[PROBLEM TO WORK ON]: Each line from the one that has "Document page, 1275x1650 pixels." through the end of the entries below must be written out exactly; leave out all other lines.

[PROVIDED INFORMATION]:

┄┄┄┄┄┄┄┄┄┄┄┄┄┄┄┄┄┄┄┄

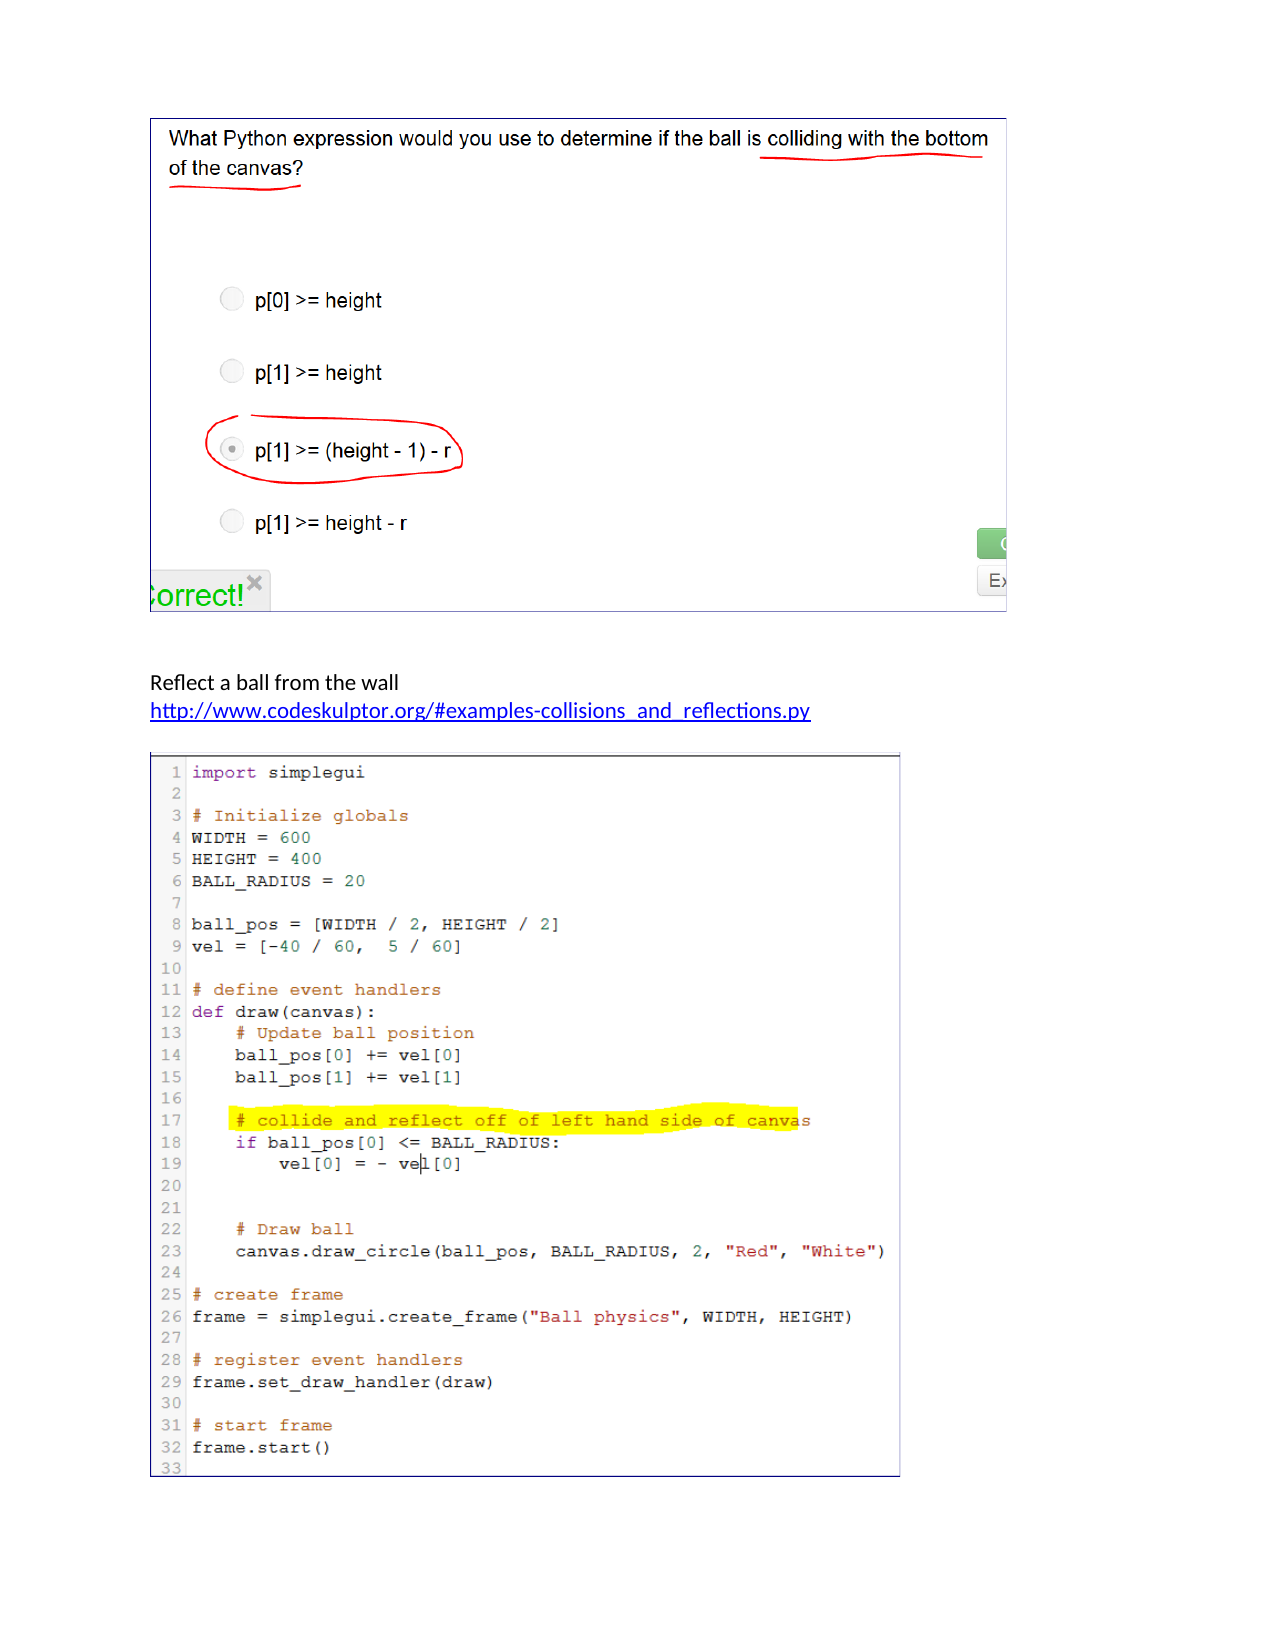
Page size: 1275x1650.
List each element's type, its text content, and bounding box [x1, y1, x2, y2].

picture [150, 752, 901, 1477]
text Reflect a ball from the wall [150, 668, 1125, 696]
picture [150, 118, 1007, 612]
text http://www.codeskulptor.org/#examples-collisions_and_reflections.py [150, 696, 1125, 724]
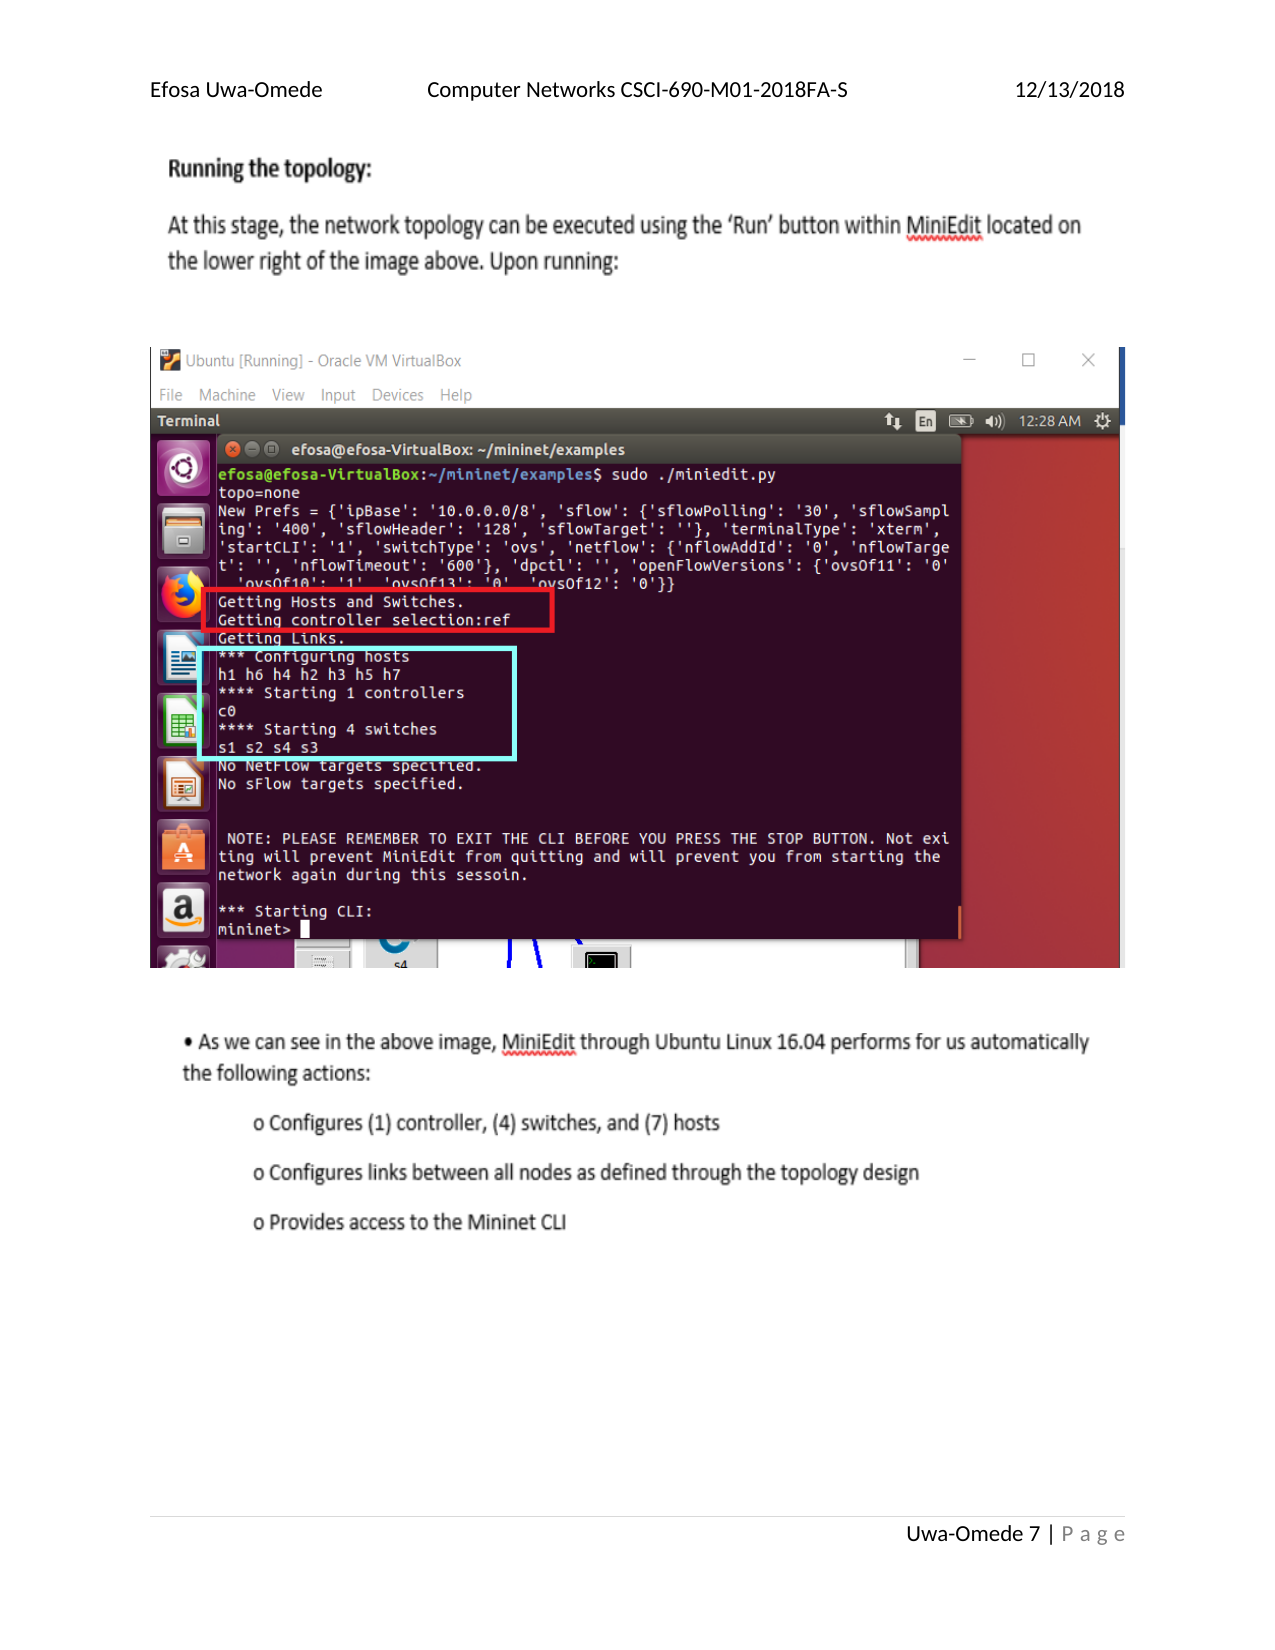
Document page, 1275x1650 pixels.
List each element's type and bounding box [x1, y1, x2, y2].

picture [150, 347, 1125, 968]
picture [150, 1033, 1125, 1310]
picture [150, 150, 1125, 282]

┄┄┄┄┄┄┄┄┄┄┄┄┄┄┄┄┄┄┄┄

[EXERCISE RESPONSE]:
Document page, 1275x1650 pixels.
List each element's type and bounding box [x1, y1, x2, y2].

picture [150, 347, 1125, 968]
picture [150, 1033, 1125, 1310]
picture [150, 150, 1125, 282]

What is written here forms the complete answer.